HIST 2203 -- World War I
“I have not seen any dead. I have done worse. In the dank air I have perceived it, and in the darkness, felt it…No Man’s Land under snow is like the face of the moon: chaotic, crater-ridden, uninhabitable, awful, the abode of madness.”
Wilfred Owen, to his sister, January 19, 1917.
“We had to jump from corpse to corpse. If we stepped in the mud on either side, we’d get stuck. We had to use the dead face-down because if we stepped on their stomachs our feet would sink in. It was disgusting. It was terrible. We were surrounded by death.”
Marcel Batreau, survivor of Verdun, 1995.
The assassination of Archduke Franz Ferdinand was the match that set the tinderbox of Europe alight. Within a mere five weeks of this critical June 1914 event, Europe embarked on the most destructive conflict the world had ever seen. A century of tranquil prosperity was shattered by the roar of shells, bullets, and bayonets. By the time the guns fell silent a full 1,500 days later, cities lay smashed and farmland appeared as pocked and sterile as the lunar surface. Upwards of 13 million civilians and soldiers perished in the violence—many lying in unmarked graves. Hundreds of thousands of young men bravely climbed over the trenches and were simply never seen again.

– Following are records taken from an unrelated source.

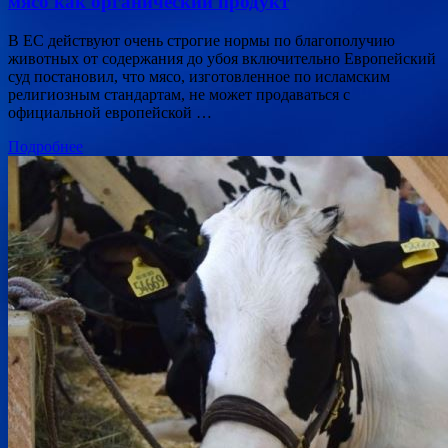
мясо как органический продукт
В ЕС действуют очень строгие нормы по благополучию
животных от содержания до убоя включительно Европейский
суд постановил, что мясо, изготовленное по исламским
религиозным стандартам, не может продаваться с
официальной европейской …
Подробнее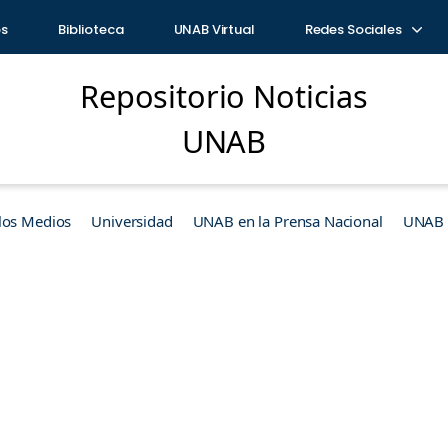
os
Biblioteca
UNAB Virtual
Redes Sociales
Repositorio Noticias
UNAB
los Medios
Universidad
UNAB en la Prensa Nacional
UNAB e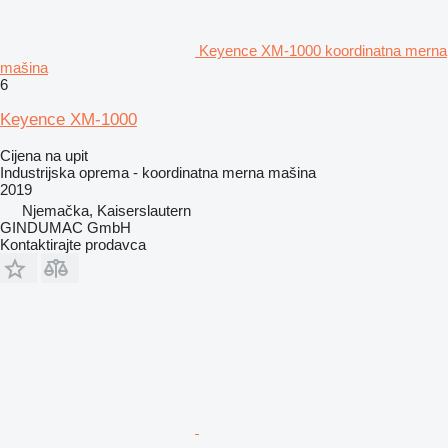
Keyence XM-1000 koordinatna merna
mašina
6
Keyence XM-1000
Cijena na upit
Industrijska oprema - koordinatna merna mašina
2019
Njemačka, Kaiserslautern
GINDUMAC GmbH
Kontaktirajte prodavca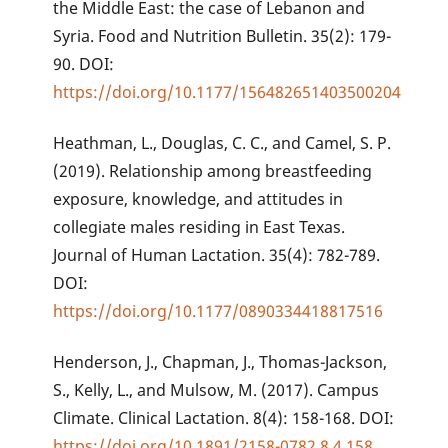
the Middle East: the case of Lebanon and
Syria. Food and Nutrition Bulletin. 35(2): 179-
90. DOI:
https://doi.org/10.1177/156482651403500204
Heathman, L., Douglas, C. C., and Camel, S. P.
(2019). Relationship among breastfeeding
exposure, knowledge, and attitudes in
collegiate males residing in East Texas.
Journal of Human Lactation. 35(4): 782-789.
DOI:
https://doi.org/10.1177/0890334418817516
Henderson, J., Chapman, J., Thomas-Jackson,
S., Kelly, L., and Mulsow, M. (2017). Campus
Climate. Clinical Lactation. 8(4): 158-168. DOI:
https://doi.org/10.1891/2158-0782.8.4.158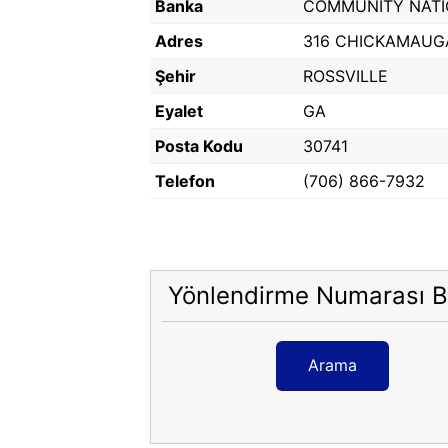
Banka
COMMUNITY NATI
Adres
316 CHICKAMAUGA
Şehir
ROSSVILLE
Eyalet
GA
Posta Kodu
30741
Telefon
(706) 866-7932
Yönlendirme Numarası B
Arama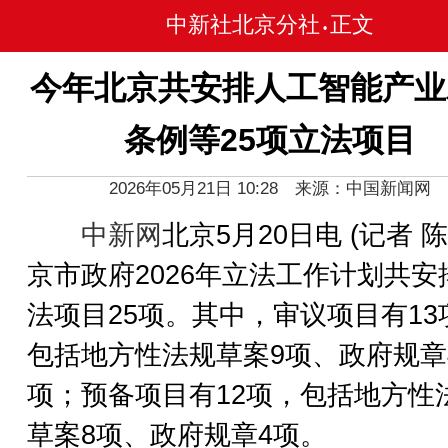
中新社北京分社
正文
•
今年北京共安排人工智能产业
条例等25项立法项目
2026年05月21日 10:28 来源：中国新闻网
中新网
北京5月20日电 (记者 
京市政府2026年立法工作计划共安
法项目25项。其中，审议项目有13
包括地方性法规草案9项、政府规章
项；预备项目有12项，包括地方性
草案8项、政府规章4项。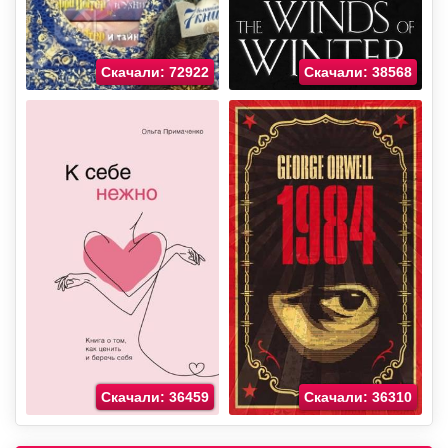
Скачали: 72922
Скачали: 38568
Скачали: 36459
Скачали: 36310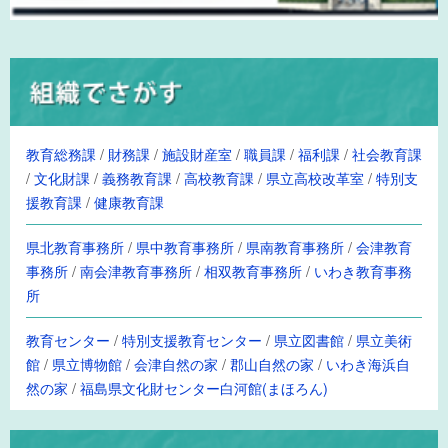
教育総務課
/
財務課
/
施設財産室
/
職員課
/
福利課
/
社会教育課
/
文化財課
/
義務教育課
/
高校教育課
/
県立高校改革室
/
特別支
援教育課
/
健康教育課
県北教育事務所
/
県中教育事務所
/
県南教育事務所
/
会津教育
事務所
/
南会津教育事務所
/
相双教育事務所
/
いわき教育事務
所
教育センター
/
特別支援教育センター
/
県立図書館
/
県立美術
館
/
県立博物館
/
会津自然の家
/
郡山自然の家
/
いわき海浜自
然の家
/
福島県文化財センター白河館(まほろん)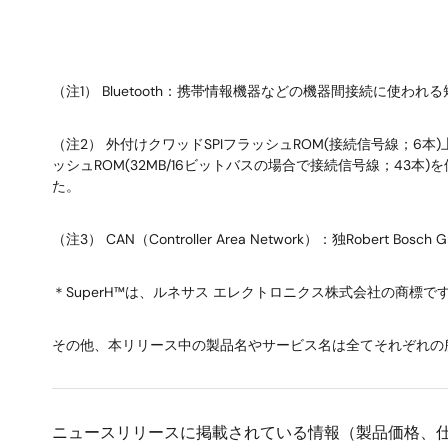
（注1） Bluetooth：携帯情報機器などの機器間接続に
（注2） 外付けクワッドSPIフラッシュROM(接続信号線；
ッシュROM(32MB/16ビットバスの場合で接続信号線；4
た。
（注3） CAN（Controller Area Network）：独Rober
＊SuperH™は、ルネサス エレクトロニクス株式会社の商標です。Bluet
その他、本リリース中の製品名やサービス名は全てそれぞれの
ニュースリリースに掲載されている情報（製品価格、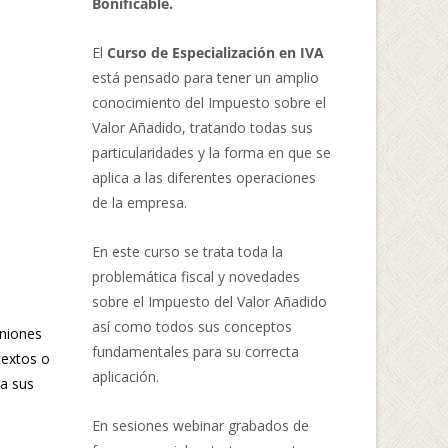
Bonificable.
El
Curso de Especialización en IVA
está pensado para tener un amplio
conocimiento del Impuesto sobre el
Valor Añadido, tratando todas sus
particularidades y la forma en que se
aplica a las diferentes operaciones
de la empresa.
En este curso se trata toda la
problemática fiscal y novedades
sobre el Impuesto del Valor Añadido
así como todos sus conceptos
uniones
fundamentales para su correcta
textos o
aplicación.
za sus
En sesiones webinar grabados de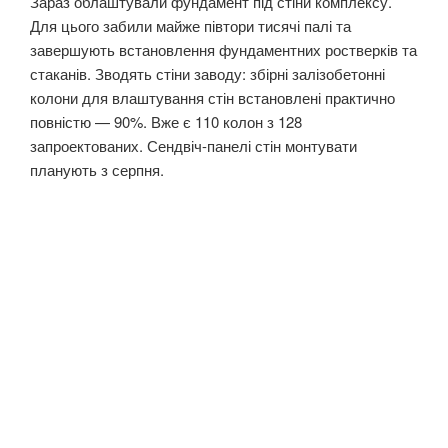
Зараз облаштували фундамент під стіни комплексу.
Для цього забили майже півтори тисячі палі та
завершують встановлення фундаментних ростверків та
стаканів. Зводять стіни заводу: збірні залізобетонні
колони для влаштування стін встановлені практично
повністю — 90%. Вже є 110 колон з 128
запроектованих. Сендвіч-панелі стін монтувати
планують з серпня.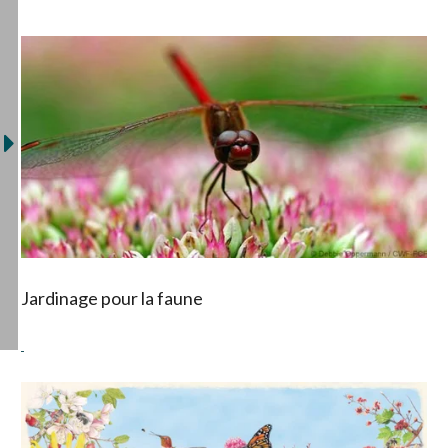
Jardinage pour la faune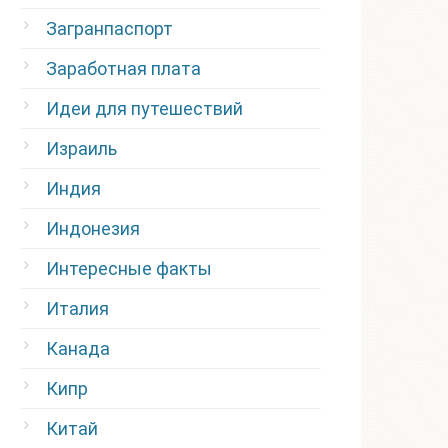
Загранпаспорт
Заработная плата
Идеи для путешествий
Израиль
Индия
Индонезия
Интересные факты
Италия
Канада
Кипр
Китай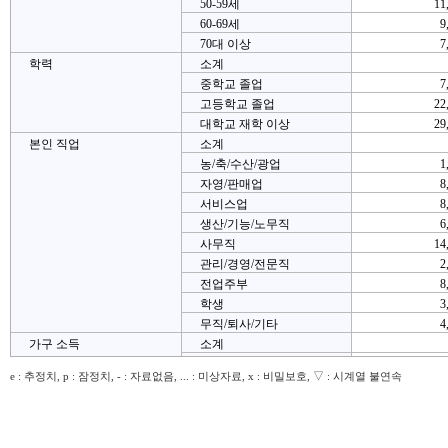
50-59세
11
60-69세
9
70대 이상
7
학력
소계
중학교 졸업
7
고등학교 졸업
22
대학교 재학 이상
29
본인 직업
소계
농/축/수산/광업
1
자영/판매업
8
서비스업
8
생산/기능/노무직
6
사무직
14
관리/경영/전문직
2
전업주부
8
학생
3
무직/퇴사/기타
4
가구 소득
소계
100만원 미만
2
e : 추정치, p : 잠정치, - : 자료없음, ... : 미상자료, x : 비밀보호, ▽ : 시계열 불연속
100~200만원 미만
4
200~300만원 미만
7
300~400만원 미만
10
400~500만원 미만
10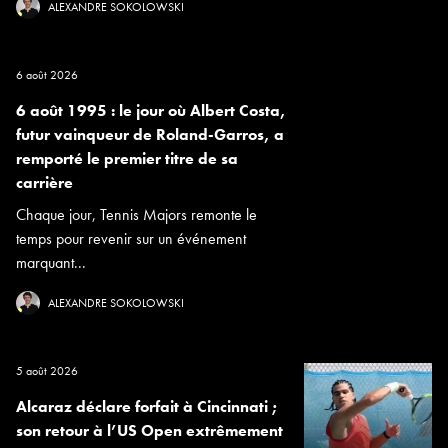
ALEXANDRE SOKOLOWSKI
6 août 2026
6 août 1995 : le jour où Albert Costa,
futur vainqueur de Roland-Garros, a
remporté le premier titre de sa
carrière
Chaque jour, Tennis Majors remonte le
temps pour revenir sur un événement
marquant...
ALEXANDRE SOKOLOWSKI
5 août 2026
Alcaraz déclare forfait à Cincinnati ;
son retour à l’US Open extrêmement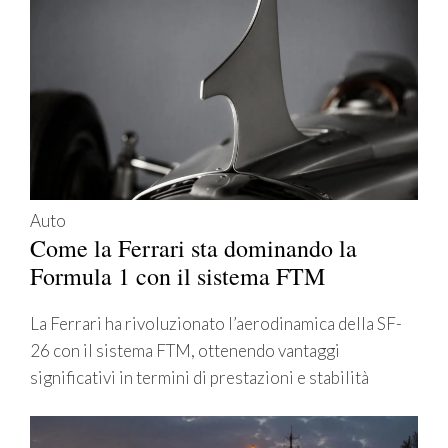
Auto
Come la Ferrari sta dominando la
Formula 1 con il sistema FTM
La Ferrari ha rivoluzionato l’aerodinamica della SF-
26 con il sistema FTM, ottenendo vantaggi
significativi in termini di prestazioni e stabilità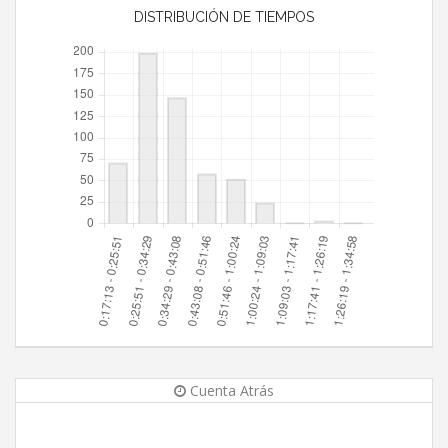
DISTRIBUCIÓN DE TIEMPOS
Cuenta Atrás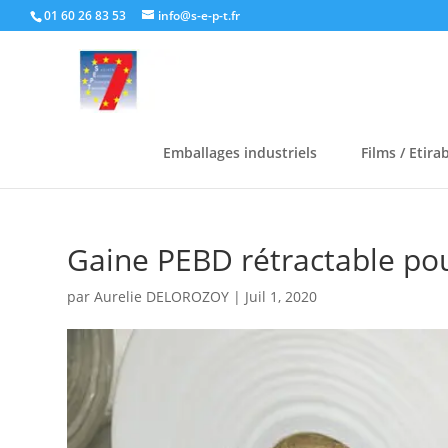
01 60 26 83 53
info@s-e-p-t.fr
Emballages industriels
Films / Etira
Gaine PEBD rétractable pou
par
Aurelie DELOROZOY
|
Juil 1, 2020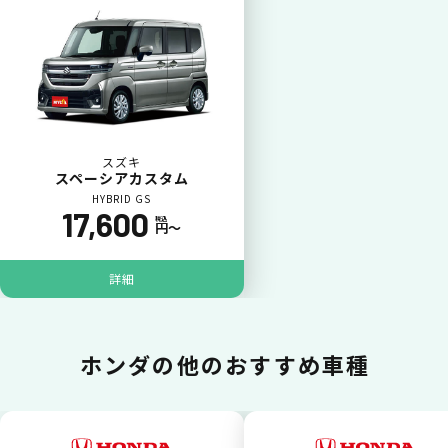
カードで支払い
普段のお買い物同様、お車の月々利用料をカ
ード払いが可能です。
スズキ
スペーシアカスタム
HYBRID GS
17,600
税込
円〜
詳細
一括払いが可能
ホンダの
他のおすすめ車種
いままで難しかったカーリースの利用料金を
一括（一回）払いで可能。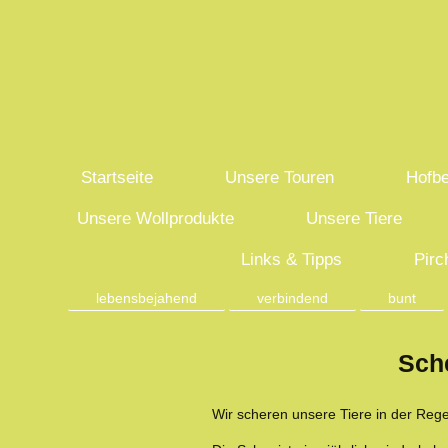
Startseite
Unsere Touren
Hofbe
Unsere Wollprodukte
Unsere Tiere
Links & Tipps
Pirc
lebensbejahend
verbindend
bunt
Sch
Wir scheren unsere Tiere in der Rege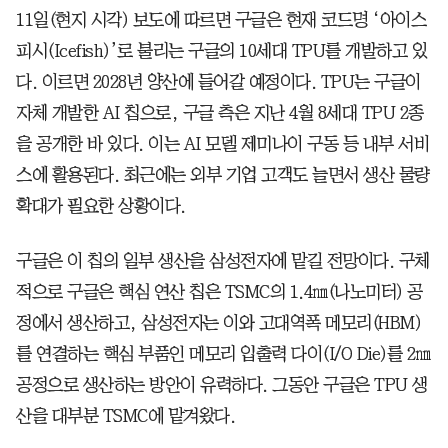
11일(현지 시각) 보도에 따르면 구글은 현재 코드명 ‘아이스
피시(Icefish)’로 불리는 구글의 10세대 TPU를 개발하고 있
다. 이르면 2028년 양산에 들어갈 예정이다. TPU는 구글이
자체 개발한 AI 칩으로, 구글 측은 지난 4월 8세대 TPU 2종
을 공개한 바 있다. 이는 AI 모델 제미나이 구동 등 내부 서비
스에 활용된다. 최근에는 외부 기업 고객도 늘면서 생산 물량
확대가 필요한 상황이다.
구글은 이 칩의 일부 생산을 삼성전자에 맡길 전망이다. 구체
적으로 구글은 핵심 연산 칩은 TSMC의 1.4㎚(나노미터) 공
정에서 생산하고, 삼성전자는 이와 고대역폭 메모리(HBM)
를 연결하는 핵심 부품인 메모리 입출력 다이(I/O Die)를 2㎚
공정으로 생산하는 방안이 유력하다. 그동안 구글은 TPU 생
산을 대부분 TSMC에 맡겨왔다.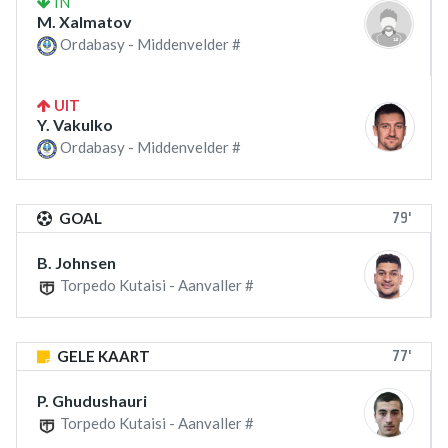
IN
M. Xalmatov
Ordabasy - Middenvelder #
UIT
Y. Vakulko
Ordabasy - Middenvelder #
79'
GOAL
B. Johnsen
Torpedo Kutaisi - Aanvaller #
77'
GELE KAART
P. Ghudushauri
Torpedo Kutaisi - Aanvaller #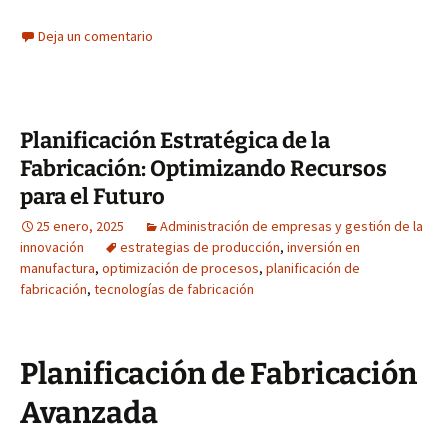
Deja un comentario
Planificación Estratégica de la
Fabricación: Optimizando Recursos
para el Futuro
25 enero, 2025
Administración de empresas y gestión de la
innovación
estrategias de producción
,
inversión en
manufactura
,
optimización de procesos
,
planificación de
fabricación
,
tecnologías de fabricación
Planificación de Fabricación
Avanzada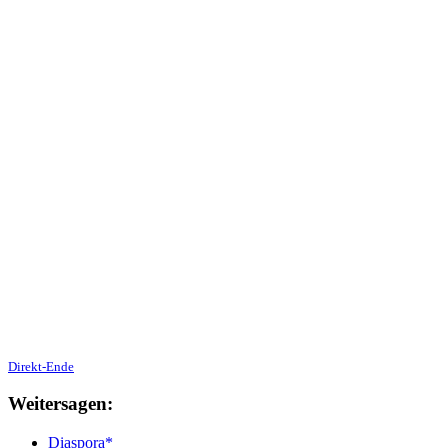
Direkt-Ende
Weitersagen:
Diaspora*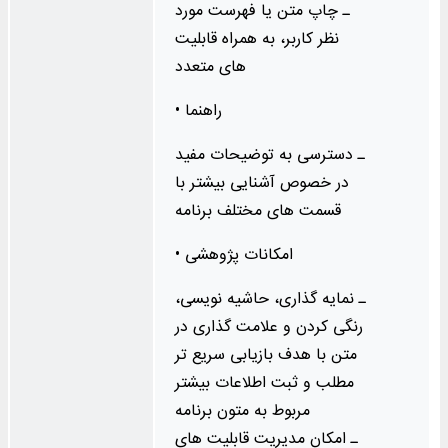
ـ چاپ متن یا فهرست مورد
نظر کاربر، به همراه قابلیت‌
های متعدد
• راهنما
ـ دسترسی به توضیحات مفید
در خصوص آشنایی بیشتر با
قسمت‌ های مختلف برنامه
• امکانات پژوهشی
ـ نمایه‌ گذاری، حاشیه‌ نویسی،
رنگی کردن و علامت‌ گذاری در
متن با هدف بازیابی سریع‌ تر
مطلب و ثبت اطلاعات بیشتر
مربوط به متون برنامه
ـ امکان مدیریت قابلیت‌ های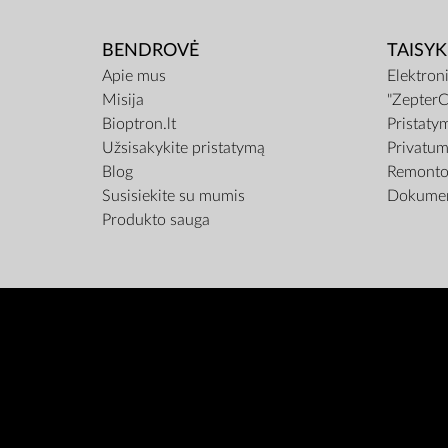
BENDROVĖ
TAISYK
Apie mus
Elektron
Misija
"ZepterC
Bioptron.lt
Pristaty
Užsisakykite pristatymą
Privatum
Blog
Remonto 
Susisiekite su mumis
Dokumen
Produkto sauga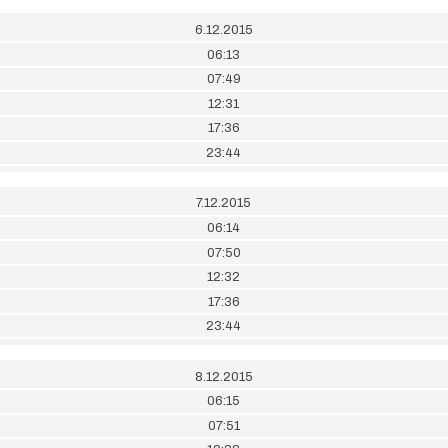
6.12.2015
06:13
07:49
12:31
17:36
23:44
7.12.2015
06:14
07:50
12:32
17:36
23:44
8.12.2015
06:15
07:51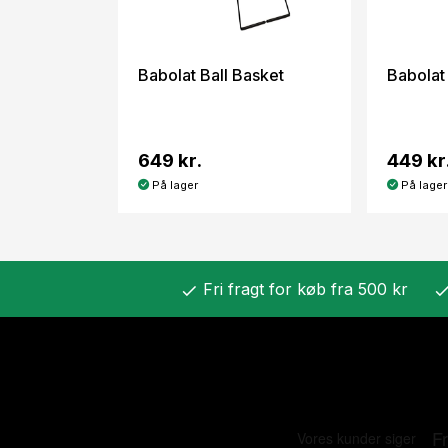
Babolat Ball Basket
Babolat
649 kr.
449 kr
På lager
På lager
Fri fragt for køb fra 500 kr
check
chec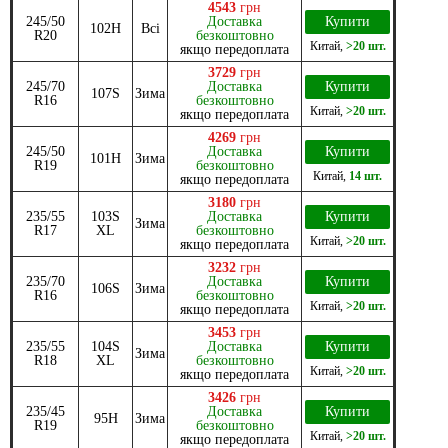
4543
грн
245/50
Доставка
Купити
102H
Всі
R20
безкоштовно
Китай
,
>20 шт.
якщо передоплата
3729
грн
245/70
Доставка
Купити
107S
Зима
R16
безкоштовно
Китай
,
>20 шт.
якщо передоплата
4269
грн
245/50
Доставка
Купити
101H
Зима
R19
безкоштовно
Китай
,
14 шт.
якщо передоплата
3180
грн
235/55
103S
Доставка
Купити
Зима
R17
XL
безкоштовно
Китай
,
>20 шт.
якщо передоплата
3232
грн
235/70
Доставка
Купити
106S
Зима
R16
безкоштовно
Китай
,
>20 шт.
якщо передоплата
3453
грн
235/55
104S
Доставка
Купити
Зима
R18
XL
безкоштовно
Китай
,
>20 шт.
якщо передоплата
3426
грн
235/45
Доставка
Купити
95H
Зима
R19
безкоштовно
Китай
,
>20 шт.
якщо передоплата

The aftermath of the Great War was just as horrific. Even with an end to the violence, a further 7 million survivors remained permanently maimed, carrying the scars of war for the rest of their lives. Meanwhile, the nations of Europe remained bankrupt, bitter, and broken—conditions that bred the genocidal pestilence witnessed a short two decades later. Europe, which had dominated global politics for half a millennium, lay shattered and prostrate. Worst of all, World War I was to be only the opening act of the long, bloody 20th century.